Quote:
Originally Posted by nickq
...
I've read that it works quite well with native pdf's. However, I have a couple of scanned pdf's that I would like to read on my e-book reader. The scans were not very clean, but OCR has been applied, and the text is selectable; but when I try and use k2pdfopt, it processes each page as single image blocks without re-flowing the text, detecting the columns, or doing anything, really, except for resizing the blocks to the size specified.
...
Posting this anyway in case anyone else has the same problem.
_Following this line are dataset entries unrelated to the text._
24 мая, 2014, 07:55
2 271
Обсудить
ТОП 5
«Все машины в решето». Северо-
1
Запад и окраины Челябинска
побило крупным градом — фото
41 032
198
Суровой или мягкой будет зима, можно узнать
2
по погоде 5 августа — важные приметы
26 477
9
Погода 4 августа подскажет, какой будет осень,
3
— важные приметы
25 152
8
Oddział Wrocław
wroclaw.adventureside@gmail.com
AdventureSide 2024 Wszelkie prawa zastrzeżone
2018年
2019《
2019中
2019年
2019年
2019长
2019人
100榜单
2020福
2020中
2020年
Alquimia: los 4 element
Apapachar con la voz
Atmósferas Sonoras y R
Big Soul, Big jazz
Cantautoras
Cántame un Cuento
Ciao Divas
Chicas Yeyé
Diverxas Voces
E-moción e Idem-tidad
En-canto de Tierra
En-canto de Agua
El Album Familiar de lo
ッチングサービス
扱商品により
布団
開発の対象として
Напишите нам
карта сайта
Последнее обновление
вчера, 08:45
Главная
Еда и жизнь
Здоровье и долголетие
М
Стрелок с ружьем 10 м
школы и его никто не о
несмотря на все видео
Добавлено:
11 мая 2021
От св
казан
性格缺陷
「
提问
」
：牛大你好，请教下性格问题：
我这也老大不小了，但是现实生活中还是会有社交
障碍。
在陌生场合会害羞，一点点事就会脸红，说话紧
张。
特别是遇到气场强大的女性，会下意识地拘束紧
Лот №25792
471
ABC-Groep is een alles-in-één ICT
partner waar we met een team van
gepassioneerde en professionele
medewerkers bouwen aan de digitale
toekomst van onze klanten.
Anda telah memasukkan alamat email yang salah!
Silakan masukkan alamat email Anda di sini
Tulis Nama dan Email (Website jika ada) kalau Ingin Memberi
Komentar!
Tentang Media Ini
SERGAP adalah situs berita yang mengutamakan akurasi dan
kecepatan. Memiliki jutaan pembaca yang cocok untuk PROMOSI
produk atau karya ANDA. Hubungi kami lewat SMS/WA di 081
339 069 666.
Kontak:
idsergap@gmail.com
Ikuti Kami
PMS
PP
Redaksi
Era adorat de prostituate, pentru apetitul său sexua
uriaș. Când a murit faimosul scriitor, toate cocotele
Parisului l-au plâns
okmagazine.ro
Would appreciate any suggestions for fine-tuning it though.
|
Using Briss or Pdfscissors beforehand to quickly partially crop the margins (just eliminating the black parts but not necessarily coming too close to the text proper), would usually faster or easier solve such situations with scanned (not very clean) pdfs for me, like when there are a lot of black shades in margins and pages have different margins width and positions due to manual scanning of double-paged scans.
https://www.mobileread.com/forums/sho...&postcount=197
Then after such quick cropping (using separation on the right and left pages in Briss or Pdfscissors), if it was A5 pdf I would use fitwidth(landscape) mode in k2pdfopt, if it was A4 one-column pdf, reflow mode and for A4 two-column pdf, 2-column mode.